Rep. McHenry: And how many patients can that aircraft hold?

Maj. Gen. Lariviere: The aircraft can hold one at a time and can do four movements a week at this point.

Rep. McHenry: Four movements a week?

Maj. Gen. Lariviere: Yes, sir.

Rep. McHenry: Is that sufficient?

Maj. Gen Lariviere: Given the number of Ebola patients the US has had in total at present time, it is sufficient, however…

Rep. McHenry: But that’s not how epidemics work…

Maj. Gen. Lariviere explained that the Defense Department was working on procuring additional aircraft, but wouldn’t be ready to move more soldiers out of Africa until January.

“So at current state, we can take less than 10 people out of country in a week’s time?” Rep. McHenry asks, to which Maj. Gen Lariviere replies, “If they are symptomatic, yeah.”

“So this is not at all sufficient,” Rep. McHenry concludes.

“We don’t know if it’s sufficient…” Maj. Gen. Lariviere states.

“This is very disconcerting,” responds Rep. McHenry.

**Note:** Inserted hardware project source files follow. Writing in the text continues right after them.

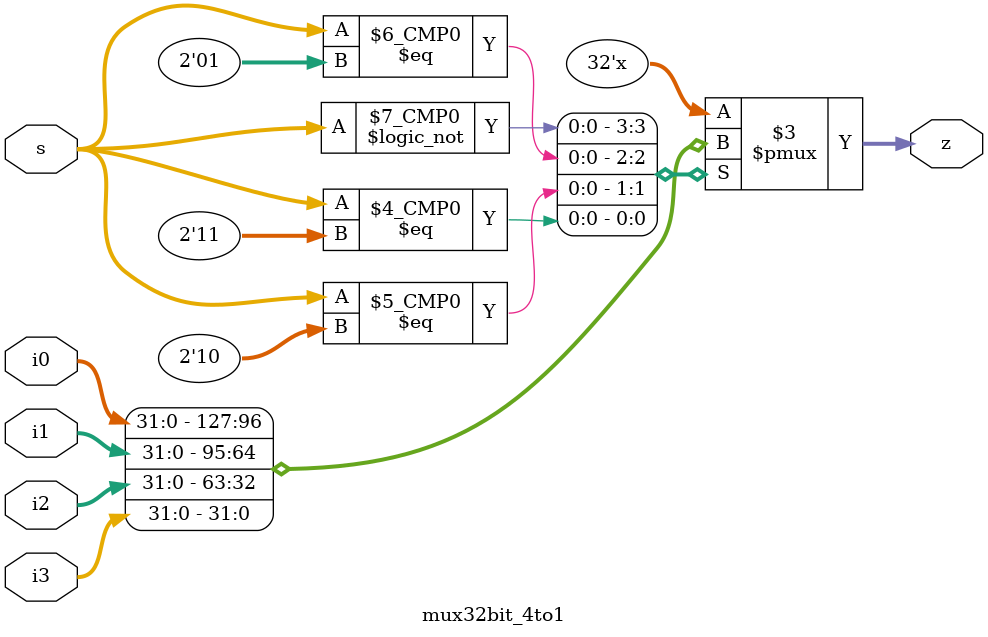
<source format=v>
module mux32bit_4to1 (
  input [31:0] i0, i1, i2, i3,
  input [1:0] s,

  output [31:0] z
);
  
  reg [31:0] z;

  initial z = 0;

  always @(*) begin
      case(s)
        2'b00 : z = i0;
        2'b01 : z = i1;
        2'b10 : z = i2;
        2'b11 : z = i3;
      endcase
  end

endmodule

</source>
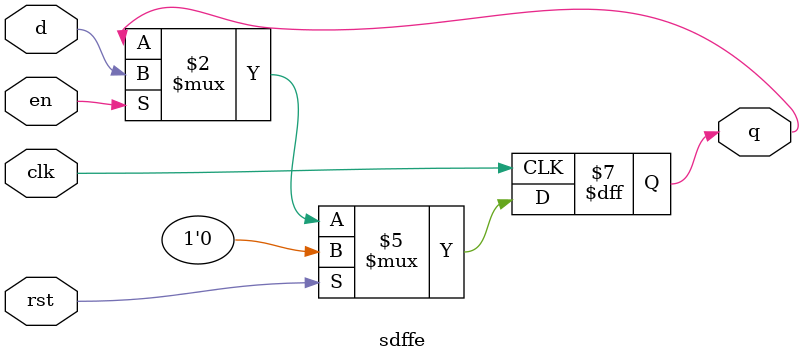
<source format=v>
module sdffe( input d, clk, rst, en, output reg q );
	always @( posedge clk)
		if (rst)
			q <= 0;
		else
			if (en)
				q <= d;
endmodule

</source>
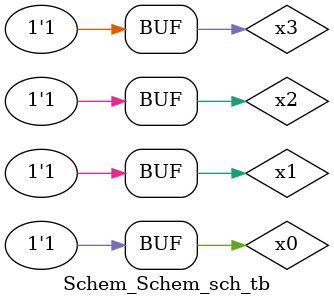
<source format=v>

`timescale 1ns / 1ps

module Schem_Schem_sch_tb();

// Inputs
   reg x3;
   reg x0;
   reg x2;
   reg x1;

// Output
   wire y0;
   wire y1;
   wire y2;
   wire y3;

// Bidirs

// Instantiate the UUT
   Schem UUT (
		.x3(x3), 
		.x0(x0), 
		.x2(x2), 
		.y0(y0), 
		.y1(y1), 
		.y2(y2), 
		.x1(x1), 
		.y3(y3)
   );
	
   initial begin
		x3 = 0;
		x2 = 0;
		x1 = 0;
		x0 = 0;
		#10;
					
		x3 = 0;
		x2 = 0;
		x1 = 0;
		x0 = 1;
		#10;
		
		x3 = 0;
		x2 = 0;
		x1 = 1;
		x0 = 0;
		#10;
		
		x3 = 0;
		x2 = 0;
		x1 = 1;
		x0 = 1;
		#10;
		
		x3 = 0;
		x2 = 1;
		x1 = 0;
		x0 = 0;
		#10;
		
		x3 = 0;
		x2 = 1;
		x1 = 0;
		x0 = 1;
		#10;
		
		x3 = 0;
		x2 = 1;
		x1 = 1;
		x0 = 0;
		#10;
		
		x3 = 0;
		x2 = 1;
		x1 = 1;
		x0 = 1;
		#10;

		x3 = 1;
		x2 = 0;
		x1 = 0;
		x0 = 0;
		#10;
		
		x3 = 1;
		x2 = 0;
		x1 = 0;
		x0 = 1;
		#10;
		
		x3 = 1;
		x2 = 0;
		x1 = 1;
		x0 = 0;
		#10;
		
		x3 = 1;
		x2 = 0;
		x1 = 1;
		x0 = 1;
		#10;
		
		x3 = 1;
		x2 = 1;
		x1 = 0;
		x0 = 0;
		#10;
		
		x3 = 1;
		x2 = 1;
		x1 = 0;
		x0 = 1;
		#10;
		
		x3 = 1;
		x2 = 1;
		x1 = 1;
		x0 = 0;
		#10;
		
		x3 = 1;
		x2 = 1;
		x1 = 1;
		x0 = 1;
		#10;
	end
endmodule

</source>
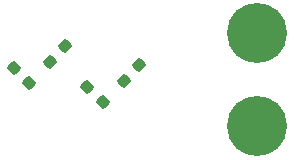
<source format=gbp>
G04 #@! TF.GenerationSoftware,KiCad,Pcbnew,(6.0.8)*
G04 #@! TF.CreationDate,2022-11-19T16:18:39-06:00*
G04 #@! TF.ProjectId,NavBoard_Hardware,4e617642-6f61-4726-945f-486172647761,rev?*
G04 #@! TF.SameCoordinates,Original*
G04 #@! TF.FileFunction,Paste,Bot*
G04 #@! TF.FilePolarity,Positive*
%FSLAX46Y46*%
G04 Gerber Fmt 4.6, Leading zero omitted, Abs format (unit mm)*
G04 Created by KiCad (PCBNEW (6.0.8)) date 2022-11-19 16:18:39*
%MOMM*%
%LPD*%
G01*
G04 APERTURE LIST*
G04 Aperture macros list*
%AMRoundRect*
0 Rectangle with rounded corners*
0 $1 Rounding radius*
0 $2 $3 $4 $5 $6 $7 $8 $9 X,Y pos of 4 corners*
0 Add a 4 corners polygon primitive as box body*
4,1,4,$2,$3,$4,$5,$6,$7,$8,$9,$2,$3,0*
0 Add four circle primitives for the rounded corners*
1,1,$1+$1,$2,$3*
1,1,$1+$1,$4,$5*
1,1,$1+$1,$6,$7*
1,1,$1+$1,$8,$9*
0 Add four rect primitives between the rounded corners*
20,1,$1+$1,$2,$3,$4,$5,0*
20,1,$1+$1,$4,$5,$6,$7,0*
20,1,$1+$1,$6,$7,$8,$9,0*
20,1,$1+$1,$8,$9,$2,$3,0*%
G04 Aperture macros list end*
%ADD10RoundRect,0.237500X0.344715X-0.008839X-0.008839X0.344715X-0.344715X0.008839X0.008839X-0.344715X0*%
%ADD11RoundRect,0.237500X0.008839X0.344715X-0.344715X-0.008839X-0.008839X-0.344715X0.344715X0.008839X0*%
%ADD12C,5.080000*%
G04 APERTURE END LIST*
D10*
X180245235Y-99145235D03*
X178954765Y-97854765D03*
D11*
X183345235Y-96054765D03*
X182054765Y-97345235D03*
X177045235Y-94454765D03*
X175754765Y-95745235D03*
D12*
X193322800Y-93333000D03*
X193322800Y-101207000D03*
D10*
X174023205Y-97535706D03*
X172732735Y-96245236D03*
M02*

</source>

As Rep. McHenry highlights, the fact that the US Military is moving to deploy soldiers to an Ebola hot zone, all the while knowing full well that they are lacking in resources, is simply ludicrous.

Rep. McHenry goes on:

“…If we currently have one plane that is controlled by the State Department, I’m asking the DOD, with the mass number of airplanes, equipment and training capacity that we have – spending nearly half a trillion dollars annually in the DOD. If you need it, we will get it. We will demand it because if we’re putting these men and women in harm’s way, potentially where they can contract ebola, the idea that we have one airplane as the United States to get these men and women out of country in a safe manner, if they contract what is absolutely horrible, which we want to control, which we absolutely want to control, the idea that you’re coming before us and giving this type of testimony raises great concerns.”

[…] “We don’t want to put our men and women in harm’s way without any capacity to care for them. Our veterans our fighting men and women deserve the best health care in the world, the best training in the world and they have it, but it means the proper protocols at the top level are there to make sure they’re protected, and if something bad happens, they’re immediately taken out of harm’s way, cared for and returned back to their normal state.”